**Приведённый текст:**

——

В. А. Царьков работал во 2 цеху мастером смены, и вот что он вспоминает: «Впечатляло автоклавное отделение с 50-кубовыми? автоклавами, в которые пульпу закачивали громадными буровыми насосами. Автоклавы работали с мешалками при температуре 150С и давлении выше 20 аТи. Иногда в автоклаве пробивало прокладку и звук выходящего пара был сродни звуку реактивного самолёта, летающего в цеху.
В пачуках происходили химические реакции и проходя мимо иногда попадал в невидимое облако газа, например аммиака, который сбивал дыхание и можно было потерять сознание. Чтобы не пострадать, надо было быстро добраться до приточной вентиляции, там отдышаться и потом, зажав дыхание перебежать в безопасное место. И вообще, приходилось осматриваться и быть готовым к производственным опасностям».
В смене было человек 15-18 народу: питательщики руды, мельники, насосчики, флотаторы, реагентщики, сгустительщики, в основном мужчины и несколько женщин на питателях и на флотации. Начальником цеха был Александр Иванович Фролов.

——

**Исходные строки:**
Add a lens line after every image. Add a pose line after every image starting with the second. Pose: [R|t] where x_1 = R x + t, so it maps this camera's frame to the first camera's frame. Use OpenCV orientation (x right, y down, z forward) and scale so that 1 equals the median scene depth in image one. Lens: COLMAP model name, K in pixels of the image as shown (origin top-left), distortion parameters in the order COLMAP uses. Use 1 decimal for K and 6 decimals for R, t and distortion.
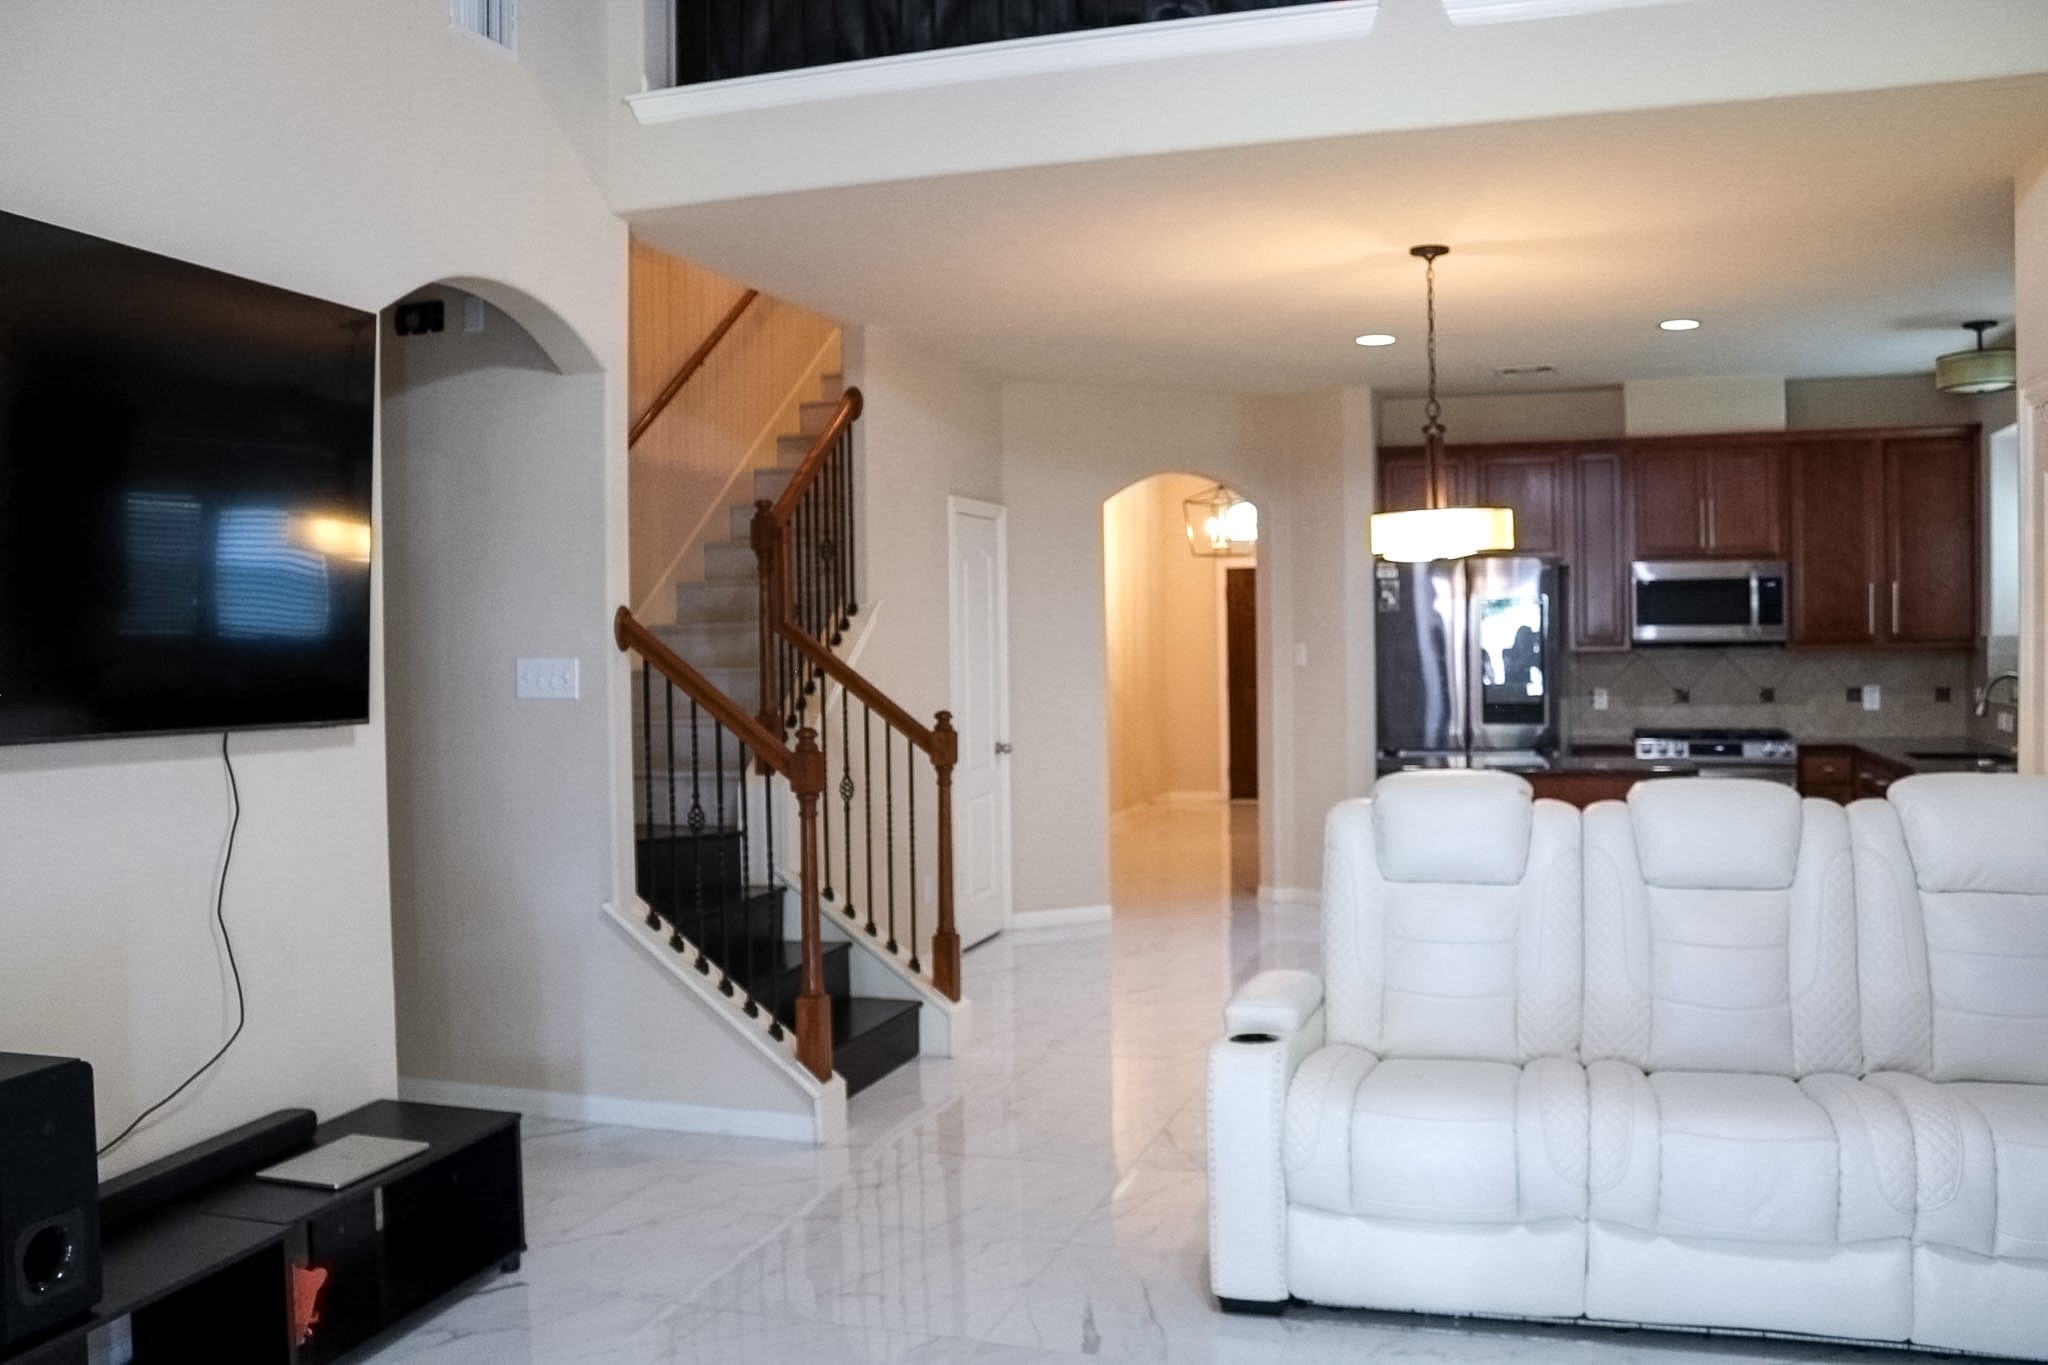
lens RADIAL K [[1740.2, 0, 1016.8], [0, 1740.2, 692.4], [0, 0, 1]] dist [-0.160719, 0.135635]
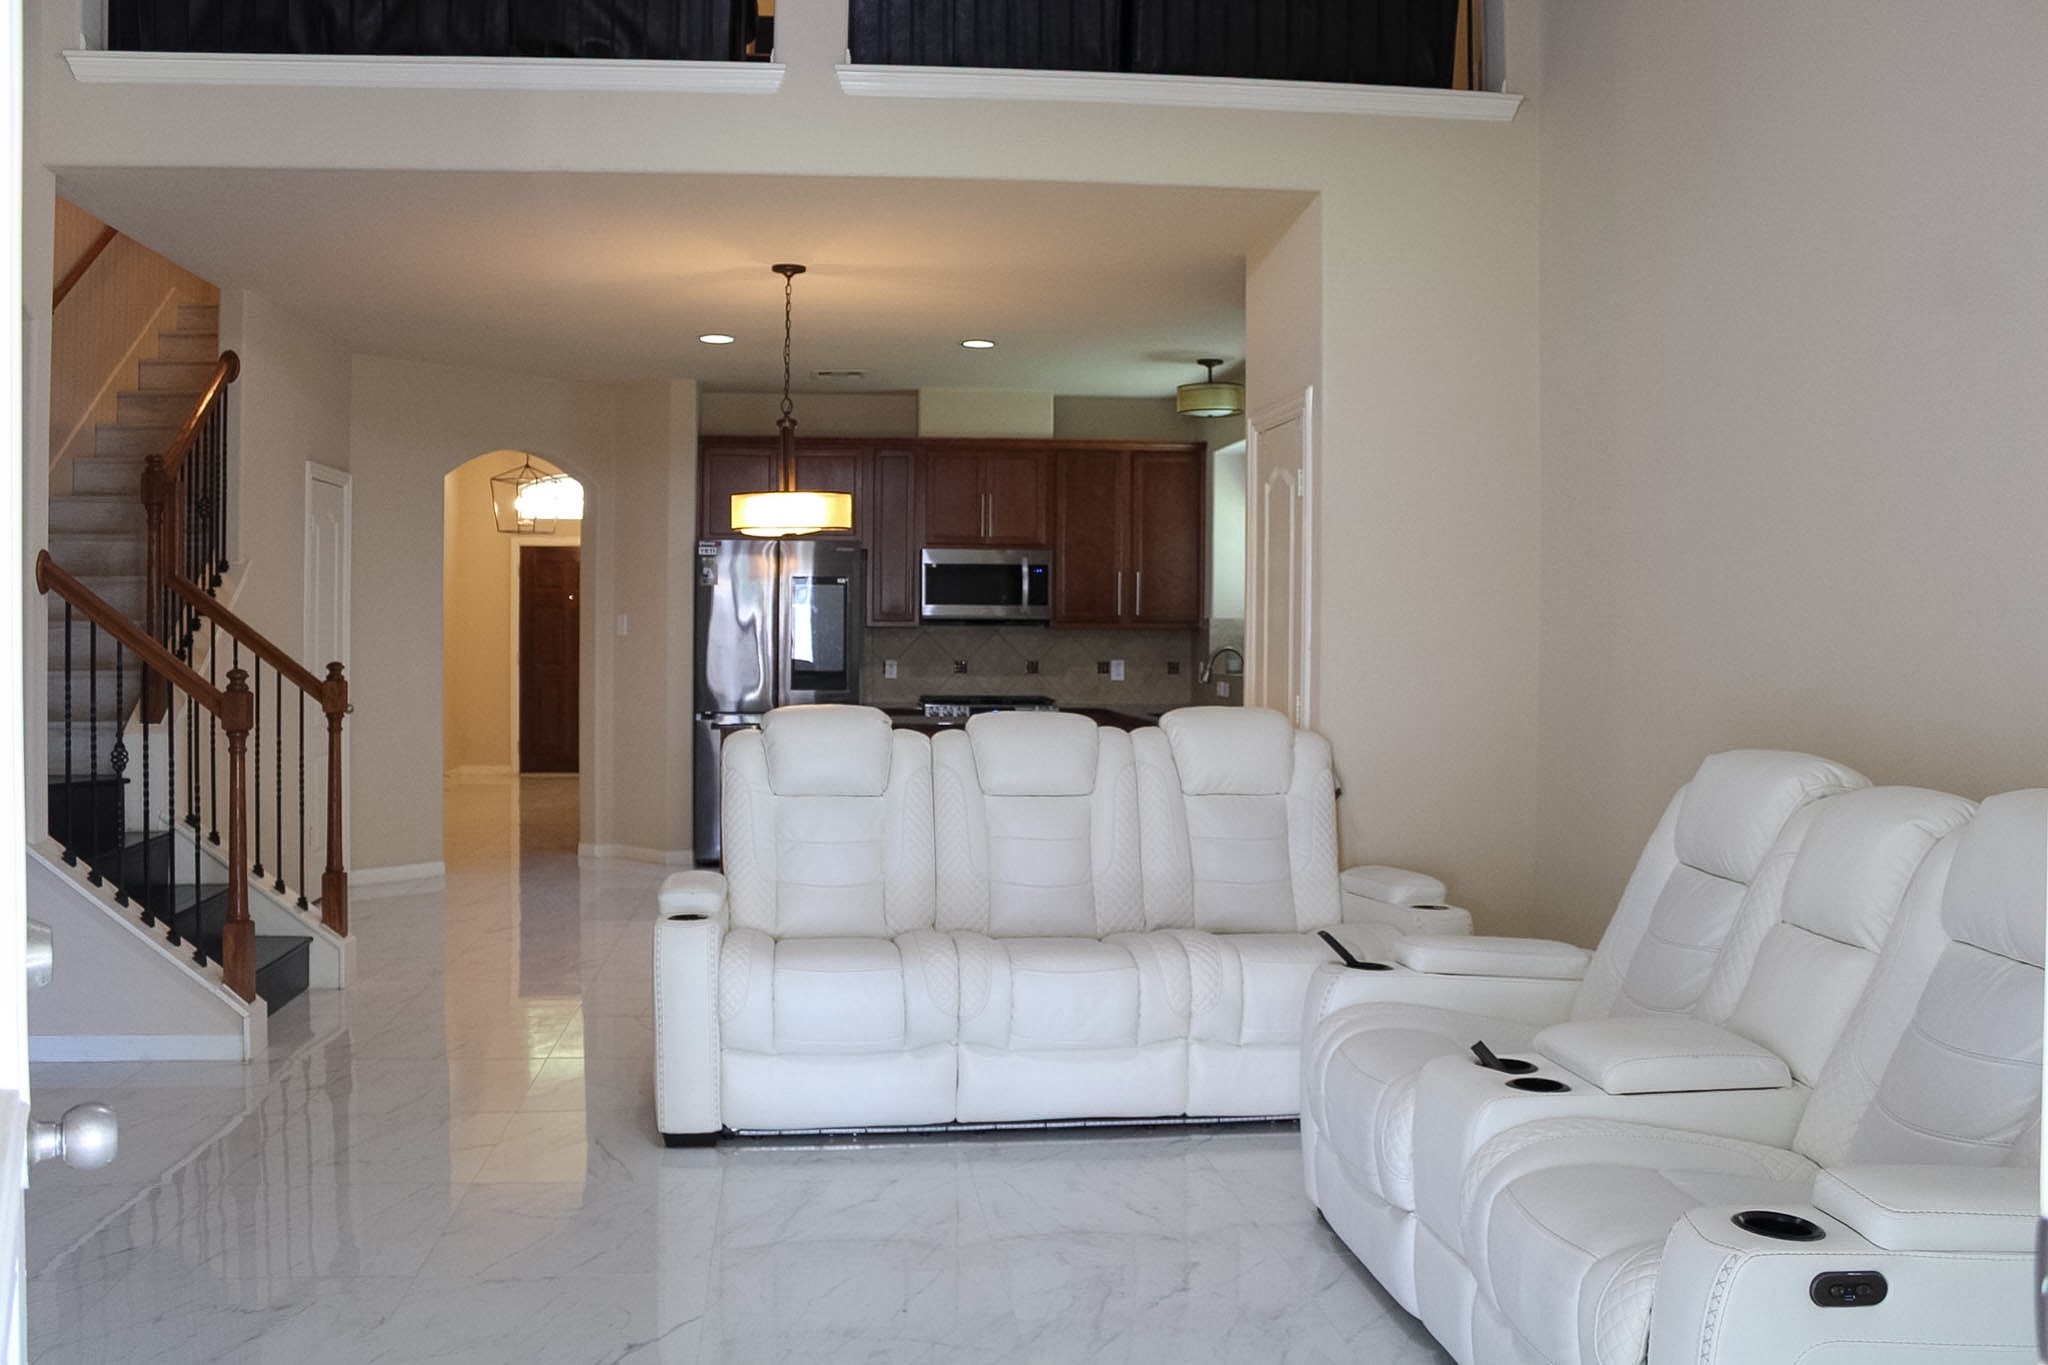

——

**Задания:**
#1 Перепишите из воспоминаний о цехе отрывок от «В. А. Царьков» до «летающего в цеху.».
#2 Перечислите все рабочие профессии, которые в воспоминаниях о цехе названы в составе смены.
#3 Зачем, согласно воспоминаниям о цехе, нужно было быстро добраться до приточной вентиляции?
Строки для работы не понадобятся.

**Ответы к заданиям:**
#1
В. А. Царьков работал во 2 цеху мастером смены, и вот что он вспоминает: «Впечатляло автоклавное отделение с 50-кубовыми? автоклавами, в которые пульпу закачивали громадными буровыми насосами. Автоклавы работали с мешалками при температуре 150С и давлении выше 20 аТи. Иногда в автоклаве пробивало прокладку и звук выходящего пара был сродни звуку реактивного самолёта, летающего в цеху.

#2 Питательщики руды, мельники, насосчики, флотаторы, реагентщики, сгустительщики.

#3 Проходя мимо пачуков, можно было попасть в невидимое облако газа, например аммиака, который сбивал дыхание и мог привести к потере сознания. Чтобы не пострадать, нужно было быстро добраться до приточной вентиляции и там отдышаться.